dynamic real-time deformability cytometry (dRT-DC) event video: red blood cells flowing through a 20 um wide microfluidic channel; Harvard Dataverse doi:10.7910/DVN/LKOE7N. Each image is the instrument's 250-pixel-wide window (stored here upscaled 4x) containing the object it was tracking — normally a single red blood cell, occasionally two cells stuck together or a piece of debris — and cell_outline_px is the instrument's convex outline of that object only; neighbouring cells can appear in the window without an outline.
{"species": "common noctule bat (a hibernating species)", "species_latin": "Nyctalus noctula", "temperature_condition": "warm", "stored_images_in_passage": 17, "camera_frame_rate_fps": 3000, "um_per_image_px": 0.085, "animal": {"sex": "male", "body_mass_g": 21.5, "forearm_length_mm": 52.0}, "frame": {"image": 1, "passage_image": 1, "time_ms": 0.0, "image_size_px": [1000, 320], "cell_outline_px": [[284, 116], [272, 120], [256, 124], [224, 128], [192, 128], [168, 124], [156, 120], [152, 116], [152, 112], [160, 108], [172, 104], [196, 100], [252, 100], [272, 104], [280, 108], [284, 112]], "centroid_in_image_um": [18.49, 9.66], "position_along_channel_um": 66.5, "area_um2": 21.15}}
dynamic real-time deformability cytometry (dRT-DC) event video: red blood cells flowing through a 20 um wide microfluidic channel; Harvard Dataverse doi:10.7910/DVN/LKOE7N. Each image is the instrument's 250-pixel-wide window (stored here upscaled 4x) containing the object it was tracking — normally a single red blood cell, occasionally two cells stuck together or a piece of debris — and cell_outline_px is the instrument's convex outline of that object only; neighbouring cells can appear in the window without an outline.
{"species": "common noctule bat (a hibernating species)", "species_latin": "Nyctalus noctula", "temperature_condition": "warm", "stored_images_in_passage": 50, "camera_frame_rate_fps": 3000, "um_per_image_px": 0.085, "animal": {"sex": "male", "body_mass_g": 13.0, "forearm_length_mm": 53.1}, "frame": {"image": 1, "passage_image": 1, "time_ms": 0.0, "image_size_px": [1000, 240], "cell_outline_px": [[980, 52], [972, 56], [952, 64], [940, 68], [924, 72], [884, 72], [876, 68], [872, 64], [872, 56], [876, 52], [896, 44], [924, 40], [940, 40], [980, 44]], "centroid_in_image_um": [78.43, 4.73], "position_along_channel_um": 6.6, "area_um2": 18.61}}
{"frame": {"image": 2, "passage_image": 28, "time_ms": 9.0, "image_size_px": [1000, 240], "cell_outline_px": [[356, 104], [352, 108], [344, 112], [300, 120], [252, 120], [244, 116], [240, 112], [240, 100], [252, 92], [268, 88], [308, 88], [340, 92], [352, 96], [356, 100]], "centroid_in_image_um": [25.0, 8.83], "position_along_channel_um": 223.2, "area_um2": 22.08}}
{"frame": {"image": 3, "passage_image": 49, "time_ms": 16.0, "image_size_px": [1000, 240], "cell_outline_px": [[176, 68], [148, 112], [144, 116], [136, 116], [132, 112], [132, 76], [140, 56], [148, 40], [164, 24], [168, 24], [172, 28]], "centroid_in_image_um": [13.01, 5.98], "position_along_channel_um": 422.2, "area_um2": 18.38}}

######

Task details »
Repeat the data exactly. Leave nothing out.

Output of the exercise »
dynamic real-time deformability cytometry (dRT-DC) event video: red blood cells flowing through a 20 um wide microfluidic channel; Harvard Dataverse doi:10.7910/DVN/LKOE7N. Each image is the instrument's 250-pixel-wide window (stored here upscaled 4x) containing the object it was tracking — normally a single red blood cell, occasionally two cells stuck together or a piece of debris — and cell_outline_px is the instrument's convex outline of that object only; neighbouring cells can appear in the window without an outline.
{"species": "common noctule bat (a hibernating species)", "species_latin": "Nyctalus noctula", "temperature_condition": "warm", "stored_images_in_passage": 17, "camera_frame_rate_fps": 3000, "um_per_image_px": 0.085, "animal": {"sex": "male", "body_mass_g": 21.5, "forearm_length_mm": 52.0}, "frame": {"image": 1, "passage_image": 1, "time_ms": 0.0, "image_size_px": [1000, 320], "cell_outline_px": [[284, 116], [272, 120], [256, 124], [224, 128], [192, 128], [168, 124], [156, 120], [152, 116], [152, 112], [160, 108], [172, 104], [196, 100], [252, 100], [272, 104], [280, 108], [284, 112]], "centroid_in_image_um": [18.49, 9.66], "position_along_channel_um": 66.5, "area_um2": 21.15}}
dynamic real-time deformability cytometry (dRT-DC) event video: red blood cells flowing through a 20 um wide microfluidic channel; Harvard Dataverse doi:10.7910/DVN/LKOE7N. Each image is the instrument's 250-pixel-wide window (stored here upscaled 4x) containing the object it was tracking — normally a single red blood cell, occasionally two cells stuck together or a piece of debris — and cell_outline_px is the instrument's convex outline of that object only; neighbouring cells can appear in the window without an outline.
{"species": "common noctule bat (a hibernating species)", "species_latin": "Nyctalus noctula", "temperature_condition": "warm", "stored_images_in_passage": 50, "camera_frame_rate_fps": 3000, "um_per_image_px": 0.085, "animal": {"sex": "male", "body_mass_g": 13.0, "forearm_length_mm": 53.1}, "frame": {"image": 1, "passage_image": 1, "time_ms": 0.0, "image_size_px": [1000, 240], "cell_outline_px": [[980, 52], [972, 56], [952, 64], [940, 68], [924, 72], [884, 72], [876, 68], [872, 64], [872, 56], [876, 52], [896, 44], [924, 40], [940, 40], [980, 44]], "centroid_in_image_um": [78.43, 4.73], "position_along_channel_um": 6.6, "area_um2": 18.61}}
{"frame": {"image": 2, "passage_image": 28, "time_ms": 9.0, "image_size_px": [1000, 240], "cell_outline_px": [[356, 104], [352, 108], [344, 112], [300, 120], [252, 120], [244, 116], [240, 112], [240, 100], [252, 92], [268, 88], [308, 88], [340, 92], [352, 96], [356, 100]], "centroid_in_image_um": [25.0, 8.83], "position_along_channel_um": 223.2, "area_um2": 22.08}}
{"frame": {"image": 3, "passage_image": 49, "time_ms": 16.0, "image_size_px": [1000, 240], "cell_outline_px": [[176, 68], [148, 112], [144, 116], [136, 116], [132, 112], [132, 76], [140, 56], [148, 40], [164, 24], [168, 24], [172, 28]], "centroid_in_image_um": [13.01, 5.98], "position_along_channel_um": 422.2, "area_um2": 18.38}}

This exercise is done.